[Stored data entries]
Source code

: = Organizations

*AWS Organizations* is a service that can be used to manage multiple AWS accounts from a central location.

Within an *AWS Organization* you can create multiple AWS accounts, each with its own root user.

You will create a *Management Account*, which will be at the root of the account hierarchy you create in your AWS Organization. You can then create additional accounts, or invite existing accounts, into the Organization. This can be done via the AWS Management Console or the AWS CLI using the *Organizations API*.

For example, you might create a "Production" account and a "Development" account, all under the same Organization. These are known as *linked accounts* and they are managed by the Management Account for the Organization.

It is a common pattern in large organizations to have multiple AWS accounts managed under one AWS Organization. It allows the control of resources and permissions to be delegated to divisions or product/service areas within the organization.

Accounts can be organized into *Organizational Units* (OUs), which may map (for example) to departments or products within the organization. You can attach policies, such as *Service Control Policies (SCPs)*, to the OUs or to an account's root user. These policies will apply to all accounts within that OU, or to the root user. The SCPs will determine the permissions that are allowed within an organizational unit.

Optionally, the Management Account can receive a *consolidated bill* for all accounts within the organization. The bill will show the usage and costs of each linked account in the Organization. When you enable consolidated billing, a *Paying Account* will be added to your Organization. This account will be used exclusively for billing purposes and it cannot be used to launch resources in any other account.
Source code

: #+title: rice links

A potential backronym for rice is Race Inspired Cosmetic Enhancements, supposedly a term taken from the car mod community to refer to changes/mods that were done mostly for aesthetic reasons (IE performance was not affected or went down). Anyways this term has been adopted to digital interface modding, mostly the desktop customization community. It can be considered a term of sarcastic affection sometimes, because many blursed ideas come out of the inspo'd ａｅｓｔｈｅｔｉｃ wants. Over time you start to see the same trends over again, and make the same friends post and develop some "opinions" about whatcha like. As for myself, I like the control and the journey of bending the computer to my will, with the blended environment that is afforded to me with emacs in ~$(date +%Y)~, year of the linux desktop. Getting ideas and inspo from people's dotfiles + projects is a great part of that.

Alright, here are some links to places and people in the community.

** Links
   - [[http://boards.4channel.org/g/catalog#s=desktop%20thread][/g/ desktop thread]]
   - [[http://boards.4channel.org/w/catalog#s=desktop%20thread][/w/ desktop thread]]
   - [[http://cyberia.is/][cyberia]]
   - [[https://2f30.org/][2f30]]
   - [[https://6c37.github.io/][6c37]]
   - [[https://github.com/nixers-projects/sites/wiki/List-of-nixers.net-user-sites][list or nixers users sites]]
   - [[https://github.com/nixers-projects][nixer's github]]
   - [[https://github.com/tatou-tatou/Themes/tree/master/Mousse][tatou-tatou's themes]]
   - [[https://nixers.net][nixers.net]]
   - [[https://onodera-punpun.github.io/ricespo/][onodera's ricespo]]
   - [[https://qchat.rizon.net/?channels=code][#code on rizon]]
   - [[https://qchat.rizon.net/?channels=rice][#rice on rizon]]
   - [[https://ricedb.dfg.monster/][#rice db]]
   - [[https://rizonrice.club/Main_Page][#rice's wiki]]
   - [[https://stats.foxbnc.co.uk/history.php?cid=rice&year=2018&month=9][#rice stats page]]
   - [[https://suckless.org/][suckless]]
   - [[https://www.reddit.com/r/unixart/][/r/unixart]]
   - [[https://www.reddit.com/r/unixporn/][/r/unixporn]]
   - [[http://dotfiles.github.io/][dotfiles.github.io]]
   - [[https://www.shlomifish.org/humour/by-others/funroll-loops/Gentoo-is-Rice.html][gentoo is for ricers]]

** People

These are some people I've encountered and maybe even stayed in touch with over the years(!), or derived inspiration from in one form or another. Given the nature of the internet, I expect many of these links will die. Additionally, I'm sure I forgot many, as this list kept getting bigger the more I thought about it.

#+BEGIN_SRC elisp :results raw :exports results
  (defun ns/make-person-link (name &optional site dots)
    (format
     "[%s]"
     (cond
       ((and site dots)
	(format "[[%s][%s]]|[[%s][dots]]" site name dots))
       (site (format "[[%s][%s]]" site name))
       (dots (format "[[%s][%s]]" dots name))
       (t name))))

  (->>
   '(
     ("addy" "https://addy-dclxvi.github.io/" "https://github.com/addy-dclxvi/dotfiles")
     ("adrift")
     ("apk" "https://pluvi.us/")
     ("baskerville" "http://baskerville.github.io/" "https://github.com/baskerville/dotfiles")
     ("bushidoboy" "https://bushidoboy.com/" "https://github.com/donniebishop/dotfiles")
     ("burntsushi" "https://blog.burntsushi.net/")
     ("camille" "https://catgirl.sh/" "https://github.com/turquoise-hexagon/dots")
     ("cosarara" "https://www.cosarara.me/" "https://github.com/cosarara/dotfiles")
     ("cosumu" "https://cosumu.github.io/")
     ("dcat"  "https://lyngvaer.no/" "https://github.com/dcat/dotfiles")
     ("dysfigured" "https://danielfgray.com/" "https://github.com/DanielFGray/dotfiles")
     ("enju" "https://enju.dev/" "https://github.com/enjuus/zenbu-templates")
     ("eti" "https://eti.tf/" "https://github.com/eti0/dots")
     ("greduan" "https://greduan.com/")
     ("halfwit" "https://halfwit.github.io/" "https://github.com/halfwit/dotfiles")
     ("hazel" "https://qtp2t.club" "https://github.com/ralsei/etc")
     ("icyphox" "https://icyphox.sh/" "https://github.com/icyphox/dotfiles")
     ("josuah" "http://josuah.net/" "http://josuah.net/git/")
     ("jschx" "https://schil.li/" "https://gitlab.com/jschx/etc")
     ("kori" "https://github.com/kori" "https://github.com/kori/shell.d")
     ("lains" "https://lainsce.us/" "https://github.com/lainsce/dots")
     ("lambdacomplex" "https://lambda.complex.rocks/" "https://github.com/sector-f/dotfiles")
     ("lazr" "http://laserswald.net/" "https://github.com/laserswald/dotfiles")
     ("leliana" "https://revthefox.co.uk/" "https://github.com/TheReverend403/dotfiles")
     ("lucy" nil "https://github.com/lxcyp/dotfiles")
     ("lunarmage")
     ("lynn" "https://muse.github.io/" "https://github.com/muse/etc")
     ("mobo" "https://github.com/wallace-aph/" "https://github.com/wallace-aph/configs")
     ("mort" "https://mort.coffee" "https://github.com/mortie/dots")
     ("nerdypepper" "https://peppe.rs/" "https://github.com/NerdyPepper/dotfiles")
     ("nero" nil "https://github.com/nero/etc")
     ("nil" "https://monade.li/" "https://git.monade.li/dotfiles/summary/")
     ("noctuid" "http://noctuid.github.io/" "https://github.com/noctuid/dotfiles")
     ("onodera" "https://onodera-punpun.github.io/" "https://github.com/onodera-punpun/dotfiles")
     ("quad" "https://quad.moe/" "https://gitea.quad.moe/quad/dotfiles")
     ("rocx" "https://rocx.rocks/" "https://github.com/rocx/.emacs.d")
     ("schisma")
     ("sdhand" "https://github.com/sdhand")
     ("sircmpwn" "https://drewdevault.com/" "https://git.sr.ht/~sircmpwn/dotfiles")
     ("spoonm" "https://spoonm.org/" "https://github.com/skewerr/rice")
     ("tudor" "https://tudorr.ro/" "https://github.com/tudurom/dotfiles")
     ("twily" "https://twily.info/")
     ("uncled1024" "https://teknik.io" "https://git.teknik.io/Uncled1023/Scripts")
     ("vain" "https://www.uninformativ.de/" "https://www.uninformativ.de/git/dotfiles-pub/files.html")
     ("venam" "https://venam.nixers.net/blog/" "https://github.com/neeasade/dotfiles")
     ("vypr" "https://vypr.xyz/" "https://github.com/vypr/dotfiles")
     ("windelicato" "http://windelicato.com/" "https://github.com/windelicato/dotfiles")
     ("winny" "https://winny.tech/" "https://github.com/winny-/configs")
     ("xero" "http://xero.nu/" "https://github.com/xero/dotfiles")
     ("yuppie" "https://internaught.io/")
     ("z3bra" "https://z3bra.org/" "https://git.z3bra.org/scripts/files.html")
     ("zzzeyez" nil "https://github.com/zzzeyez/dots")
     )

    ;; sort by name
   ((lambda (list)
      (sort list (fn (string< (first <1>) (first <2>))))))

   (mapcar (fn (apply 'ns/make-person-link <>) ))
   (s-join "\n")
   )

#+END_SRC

* **Work request**:
Your task is to quote, without any alteration, the lines running from the top of the records to the line that holds "Optionally, the Management", both included.

* **Expected output**:
Source code

: = Organizations

*AWS Organizations* is a service that can be used to manage multiple AWS accounts from a central location.

Within an *AWS Organization* you can create multiple AWS accounts, each with its own root user.

You will create a *Management Account*, which will be at the root of the account hierarchy you create in your AWS Organization. You can then create additional accounts, or invite existing accounts, into the Organization. This can be done via the AWS Management Console or the AWS CLI using the *Organizations API*.

For example, you might create a "Production" account and a "Development" account, all under the same Organization. These are known as *linked accounts* and they are managed by the Management Account for the Organization.

It is a common pattern in large organizations to have multiple AWS accounts managed under one AWS Organization. It allows the control of resources and permissions to be delegated to divisions or product/service areas within the organization.

Accounts can be organized into *Organizational Units* (OUs), which may map (for example) to departments or products within the organization. You can attach policies, such as *Service Control Policies (SCPs)*, to the OUs or to an account's root user. These policies will apply to all accounts within that OU, or to the root user. The SCPs will determine the permissions that are allowed within an organizational unit.

Optionally, the Management Account can receive a *consolidated bill* for all accounts within the organization. The bill will show the usage and costs of each linked account in the Organization. When you enable consolidated billing, a *Paying Account* will be added to your Organization. This account will be used exclusively for billing purposes and it cannot be used to launch resources in any other account.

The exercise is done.